[Saved entries]
========
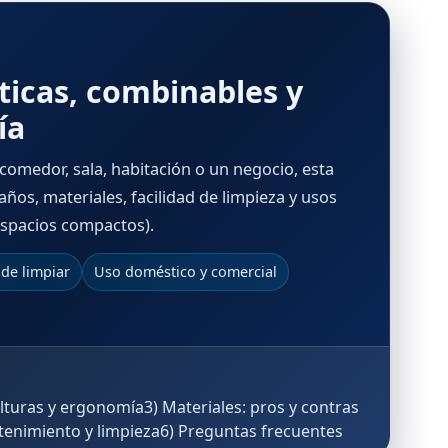
ácticas, combinables y
ía
comedor, sala, habitación o un negocio, esta
años, materiales, facilidad de limpieza y usos
y espacios compactos).
 de limpiar
Uso doméstico y comercial
alturas y ergonomía
3) Materiales: pros y contras
tenimiento y limpieza
6) Preguntas frecuentes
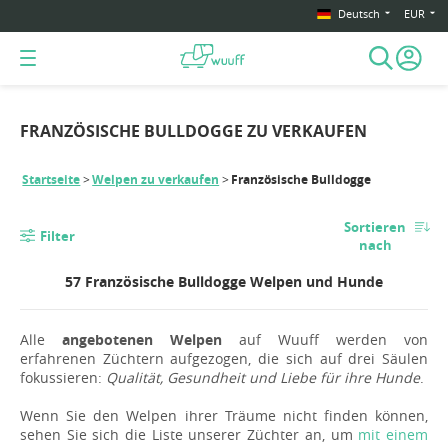
Deutsch
EUR
FRANZÖSISCHE BULLDOGGE ZU VERKAUFEN
Startseite
Welpen zu verkaufen
Französische Bulldogge
Sortieren
Filter
nach
57 Französische Bulldogge Welpen und Hunde
Alle
angebotenen Welpen
auf Wuuff werden von
erfahrenen Züchtern aufgezogen, die sich auf drei Säulen
fokussieren:
Qualität, Gesundheit und Liebe für ihre Hunde
.
Wenn Sie den Welpen ihrer Träume nicht finden können,
sehen Sie sich die Liste unserer Züchter an, um
mit einem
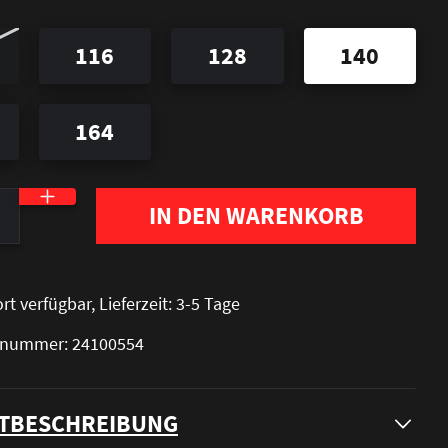
116
128
140
164
nzahl: Gib den gewünschten Wert ein oder be
IN DEN WARENKORB
rt verfügbar, Lieferzeit: 3-5 Tage
elnummer: 24100554
TBESCHREIBUNG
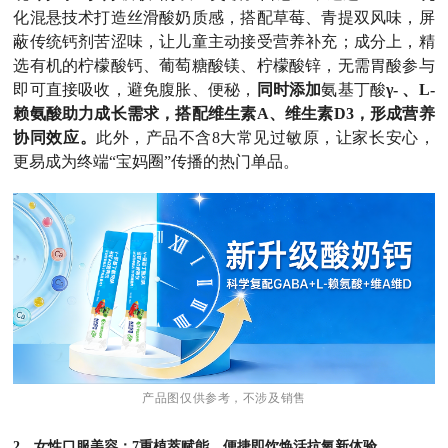
化混悬技术打造丝滑酸奶质感，搭配草莓、青提双风味，屏
蔽传统钙剂苦涩味，让儿童主动接受营养补充；成分上，精
选有机的柠檬酸钙、葡萄糖酸镁、柠檬酸锌，无需胃酸参与
即可直接吸收，避免腹胀、便秘，
同时添加
氨基丁酸
γ- 、L-
赖氨酸助力成长需求，搭配维生素A、维生素D3，形成营养
协同效应。
此外，产品不含8大常见过敏原，让家长安心，
更易成为终端“宝妈圈”传播的热门单品。
产品图仅供参考，不涉及销售
2、女性口服美容：7重植萃赋能，便捷即饮焕活抗氧新体验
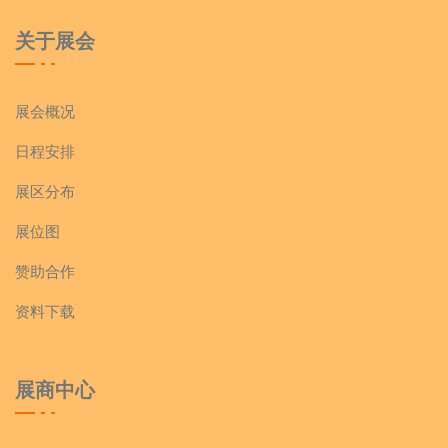
关于展会
展会概况
日程安排
展区分布
展位图
赞助合作
资料下载
展商中心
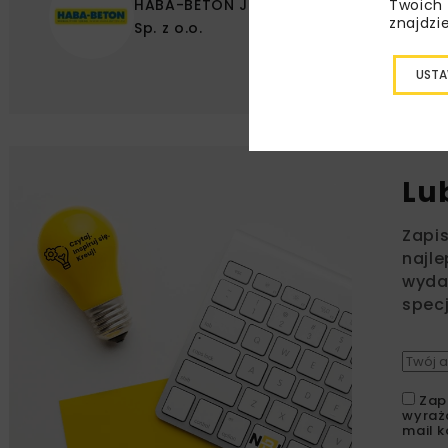
HABA-BETON Johann Bartlechner
Twoich 
znajdzi
Sp. z o.o.
USTA
Lu
Zapi
najle
wydar
specj
Zap
wyraż
mail k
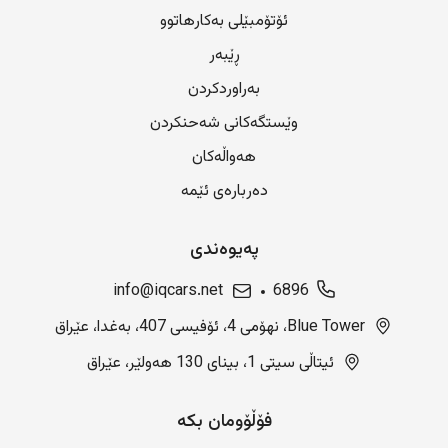
ئۆتۆمبێلی بەکارهاتوو
ڕێبەر
بەراوردکردن
وێستگەکانی شەحنکردن
هەواڵەکان
دەربارەی ئێمە
پەیوەندی
info@iqcars.net
6896
Blue Tower، نهۆمی 4، ئۆفیسی 407، بەغدا، عێراق
ئیتاڵی سیتی 1، بینای 130 هەولێر، عێراق
فۆڵۆومان بکە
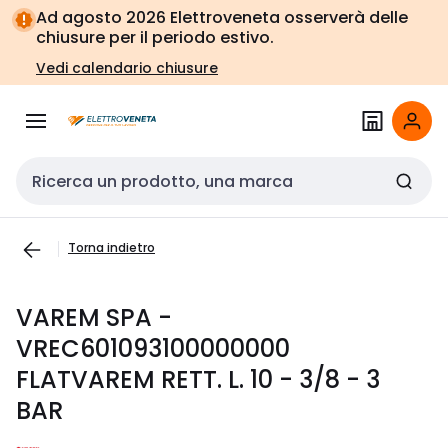
Vai alla
Vai
Ad agosto 2026 Elettroveneta osserverà delle
navigazione
alla
chiusure per il periodo estivo.
pagina
Vedi calendario chiusure
Cerca input
Torna indietro
VAREM SPA -
VREC601093100000000
FLATVAREM RETT. L. 10 - 3/8 - 3
BAR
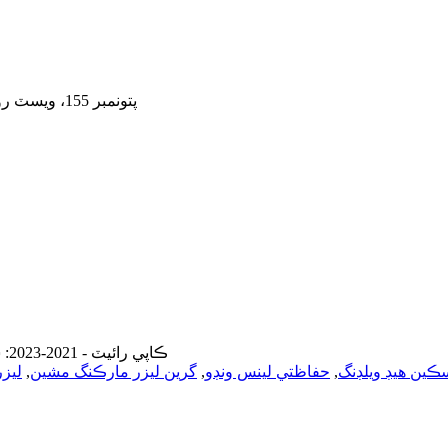
پتو
نمبر 155، ويسٽ روڊ سوهونگ، سوزو انڊسٽريل پارڪ، سوزو سٽي، جيانگسو، چين
© ڪاپي رائيٽ - 2021-2023: سڀ حق محفوظ آهن.
سڪين هيڊ ويلڊنگ
,
حفاظتي لينس ونڊو
,
گرين ليزر مارڪنگ مشين
,
ليز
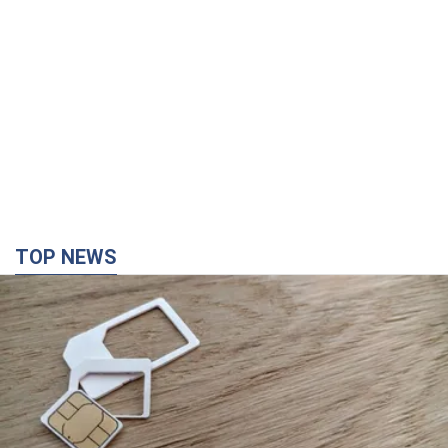
TOP NEWS
Мобильные операторы подняли тарифы "до
предела", но качество связи ухудшилось:
стоит ли жаловаться на цены
Почему цены на мобильную связь выросли в разы и как
улучшить качество интернета в телефоне
2 години тому
11,1 т.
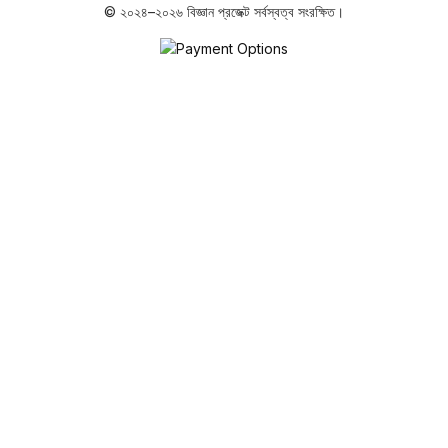
© ২০২৪–২০২৬ বিজ্ঞান প্রজেক্ট সর্বস্বত্ব সংরক্ষিত।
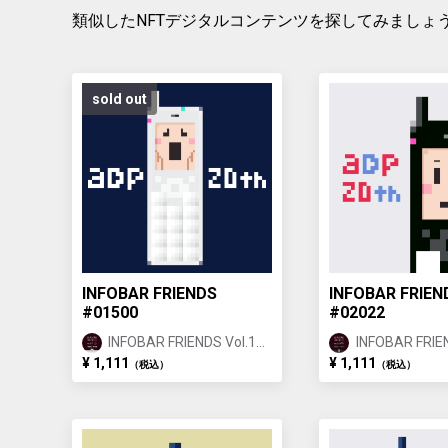
類似したNFTデジタルコンテンツを探してみましょ
sold out
INFOBAR FRIENDS
INFOBAR FRIEN
#01500
#02022
INFOBAR FRIENDS Vol.1
INFOBAR FRIEN
ANNIN ①
ICHIMATSU ②
¥ 1,111
¥ 1,111
（税込）
（税込）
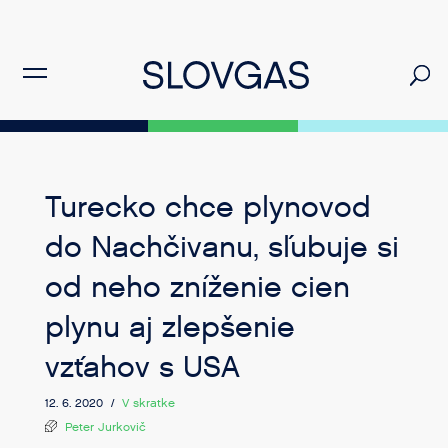
Turecko chce plynovod
do Nachčivanu, sľubuje si
od neho zníženie cien
plynu aj zlepšenie
vzťahov s USA
12. 6. 2020 /
V skratke
Peter Jurkovič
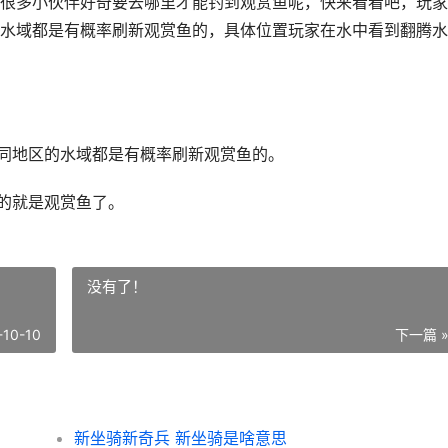
很多小伙伴好奇要去哪里才能钓到观赏鱼呢，快来看看吧，玩家
水域都是有概率刷新观赏鱼的，具体位置玩家在水中看到翻腾水
不同地区的水域都是有概率刷新观赏鱼的。
面的就是观赏鱼了。
没有了！
-10-10
下一篇 
新坐骑新奇兵 新坐骑是啥意思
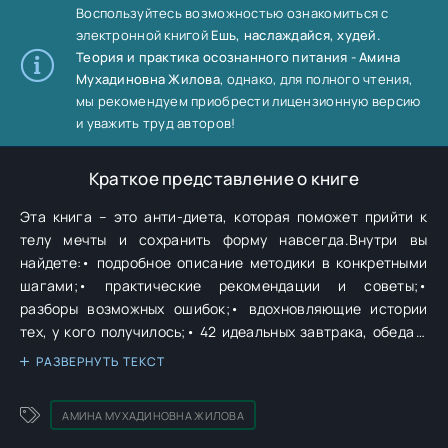
Воспользуйтесь возможностью ознакомиться с
электронной книгой
Ешь, наслаждайся, худей.
Теория и практика осознанного питания - Амина
Мухадиновна Жилова
, однако, для полного чтения,
мы рекомендуем приобрести лицензионную версию
и уважить труд авторов!
Краткое представление о книге
Эта книга – это анти-диета, которая поможет прийти к
телу мечты и сохранить форму навсегда.Внутри вы
найдете:• подробное описание методики в конкретными
шагами;• практические рекомендации и советы;•
разборы возможных ошибок;• вдохновляющие истории
тех, у кого получилось;• 42 идеальных завтрака, обеда и
ужина, чтобы больше не думать: «Что же такого съесть,
РАЗВЕРНУТЬ ТЕКСТ
чтобы похудеть?»В формате PDF A4 сохранён
издательский дизайн.
АМИНА МУХАДИНОВНА ЖИЛОВА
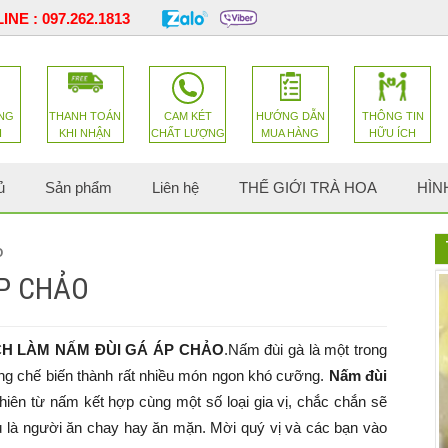
INE :
097.262.1813
NG
THANH TOÁN
CAM KÉT
HƯỚNG DẪN
THÔNG TIN
H
KHI NHẬN
CHẤT LƯỢNG
MUA HÀNG
HỮU ÍCH
ủ
Sản phẩm
Liên hệ
THẾ GIỚI TRÀ HOA
HÌN
O
P CHẢO
H LÀM NẤM ĐÙI GÁ ÁP CHẢO
.Nấm đùi gà là một trong
ng chế biến thành rất nhiều món ngon khó cưỡng.
Nấm đùi
hiên từ nấm kết hợp cùng một số loại gia vị, chắc chắn sẽ
dù là người ăn chay hay ăn mặn. Mời quý vị và các bạn vào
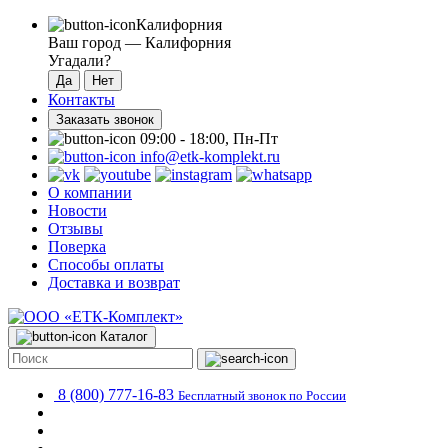
Калифорния
Ваш город —
Калифорния
Угадали?
Контакты
Заказать звонок
09:00 - 18:00, Пн-Пт
info@etk-komplekt.ru
О компании
Новости
Отзывы
Поверка
Способы оплаты
Доставка и возврат
Каталог
8 (800) 777-16-83
Бесплатный звонок по России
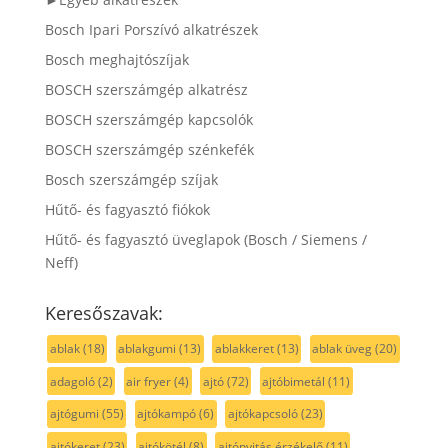
Bosch Ipari Porszívó alkatrészek
Bosch meghajtószíjak
BOSCH szerszámgép alkatrész
BOSCH szerszámgép kapcsolók
BOSCH szerszámgép szénkefék
Bosch szerszámgép szíjak
Hűtő- és fagyasztó fiókok
Hűtő- és fagyasztó üveglapok (Bosch / Siemens /
Neff)
Keresőszavak:
ablak
(18)
ablakgumi
(13)
ablakkeret
(13)
ablak üveg
(20)
adagoló
(2)
air fryer
(4)
ajtó
(72)
ajtóbimetál
(11)
ajtógumi
(55)
ajtókampó
(6)
ajtókapcsoló
(23)
ajtókeret
(23)
ajtókötél
(8)
ajtónyitás érzékelő
(11)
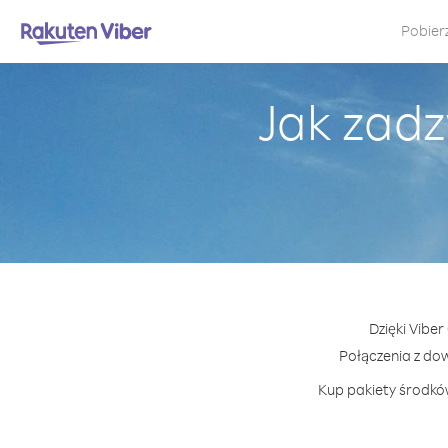
Pobier
Jak zadz
Dzięki Vibe
Połączenia z do
Kup pakiety środków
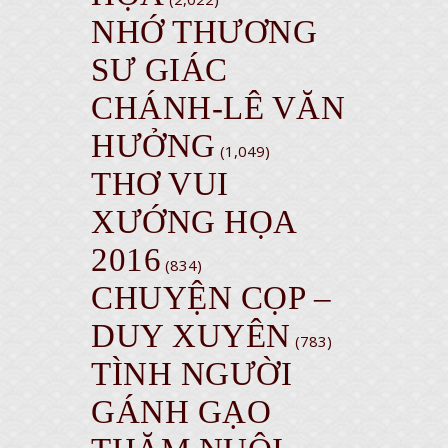
NHỚ THƯƠNG
SƯ GIÁC
CHÁNH-LÊ VĂN
HƯỞNG
(1,049)
THƠ VUI
XƯỚNG HỌA
2016
(834)
CHUYỆN CỌP –
DUY XUYÊN
(783)
TÌNH NGƯỜI
GÁNH GẠO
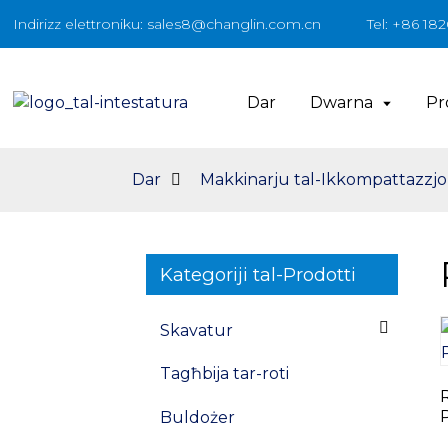
Indirizz elettroniku: sales8@changlin.com.cn
Tel: +86 18
Dar
Dwarna
Pr
Dar
Makkinarju tal-Ikkompattazzjo
Kategoriji tal-Prodotti
Skavatur
Tagħbija tar-roti
Buldożer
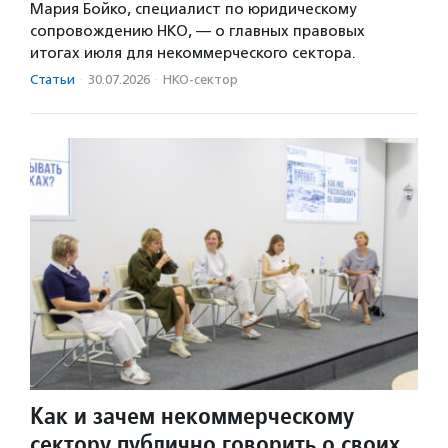
Мария Бойко, специалист по юридическому
сопровождению НКО, — о главных правовых
итогах июля для некоммерческого сектора.
Статьи
·
30.07.2026
·
НКО-сектор
Как и зачем некоммерческому
сектору публично говорить о своих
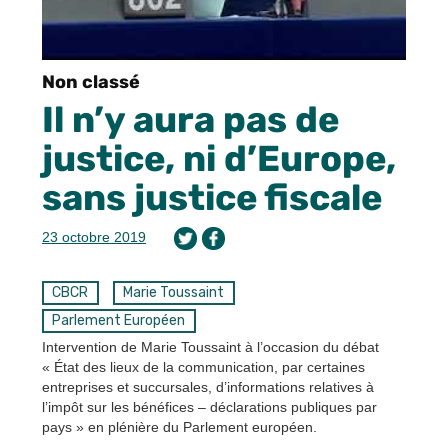
Non classé
Il n’y aura pas de
justice, ni d’Europe,
sans justice fiscale
23 octobre 2019
CBCR
Marie Toussaint
Parlement Européen
Intervention de Marie Toussaint à l’occasion du débat
« État des lieux de la communication, par certaines
entreprises et succursales, d’informations relatives à
l’impôt sur les bénéfices – déclarations publiques par
pays » en plénière du Parlement européen.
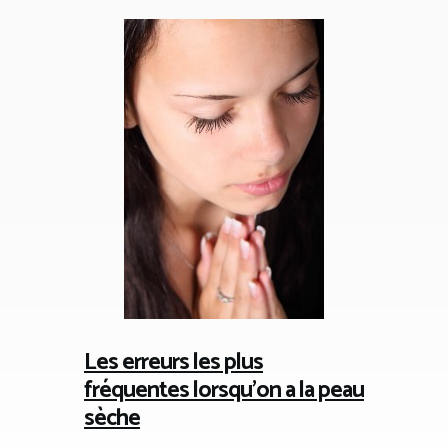
Les erreurs les plus
fréquentes lorsqu’on a la peau
sèche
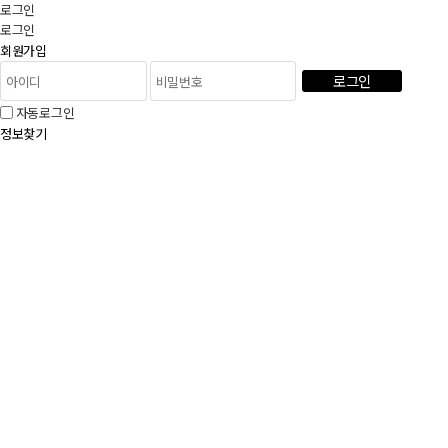
로그인
로그인
회원가입
로그인
자동로그인
정보찾기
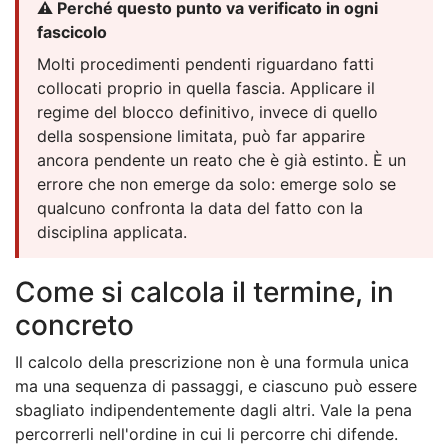
⚠️ Perché questo punto va verificato in ogni
fascicolo
Molti procedimenti pendenti riguardano fatti
collocati proprio in quella fascia. Applicare il
regime del blocco definitivo, invece di quello
della sospensione limitata, può far apparire
ancora pendente un reato che è già estinto. È un
errore che non emerge da solo: emerge solo se
qualcuno confronta la data del fatto con la
disciplina applicata.
Come si calcola il termine, in
concreto
Il calcolo della prescrizione non è una formula unica
ma una sequenza di passaggi, e ciascuno può essere
sbagliato indipendentemente dagli altri. Vale la pena
percorrerli nell'ordine in cui li percorre chi difende.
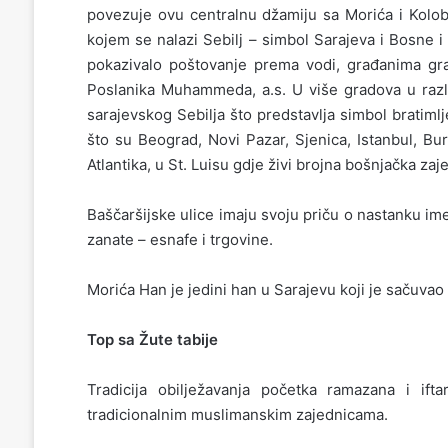
povezuje ovu centralnu džamiju sa Morića i Kolob
kojem se nalazi Sebilj – simbol Sarajeva i Bosne 
pokazivalo poštovanje prema vodi, građanima gra
Poslanika Muhammeda, a.s. U više gradova u razli
sarajevskog Sebilja što predstavlja simbol bratim
što su Beograd, Novi Pazar, Sjenica, Istanbul, Bu
Atlantika, u St. Luisu gdje živi brojna bošnjačka zaj
Baščaršijske ulice imaju svoju priču o nastanku ime
zanate – esnafe i trgovine.
Morića Han je jedini han u Sarajevu koji je sačuvao i
Top sa Žute tabije
Tradicija obilježavanja početka ramazana i if
tradicionalnim muslimanskim zajednicama.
========
▸ WHAT YOU HAVE TO DO: Across the records above, count the lines holding "justice" and write down only that count.

▸ WRITTEN ANSWER: 2